Today the house looks almost exactly as it did in 1912. The house would
have been torn down were it not for the efforts of neighbors determined
to save it. In 1970, five years after Marion's death and three years after
Edward's, it was dilapidated and boarded up, with an overgrown wisteria
that hid the front porch and reached along an overhead wire to the opposite
side of Broadway.
With the support of many people in Nyack, a committee was formed and was
incorporated in 1971 as the Edward Hopper Landmark Preservation Foundation,
a not-for-profit organization, dedicated to the preservation and restoration
of Hopper's birthplace and boyhood home. Trustees and members contributed
their time and expertise to the painstaking and exhausting task of restoring
the aging house. An exhibit and an auction were held to stimulate interest
and to raise funds. Local businesses contributed goods and services. A bank
assisted with financing. The Nyack Rotary Club helped to transform the backyard
into an attractive garden, and the Village of Nyack provided a platform
for outdoor concerts.
As you enter the house today, the rooms on the left are in the original
part of the house, built in 1858 in the Federal style. The room to the right
of the front door is in the part of the house added in 1882. The interior
and exterior of this part of the house are in the style loosely called "Queen
Anne," with a ceiling of polished wood and a tiled fireplace.

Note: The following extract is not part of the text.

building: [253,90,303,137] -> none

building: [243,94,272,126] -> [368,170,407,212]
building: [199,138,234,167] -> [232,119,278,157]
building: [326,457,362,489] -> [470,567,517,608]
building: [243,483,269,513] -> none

The room to the right at the back of the house, once used as a kitchen,
has been designated the Edward Hopper Room and is devoted to exhibits about
the artist's life and career. Posters, books, postcards and other Hopper
materials are available for purchase in this room.
Today Hopper House is a community cultural center and exhibit space, providing
an attractive, well-lighted ground floor gallery.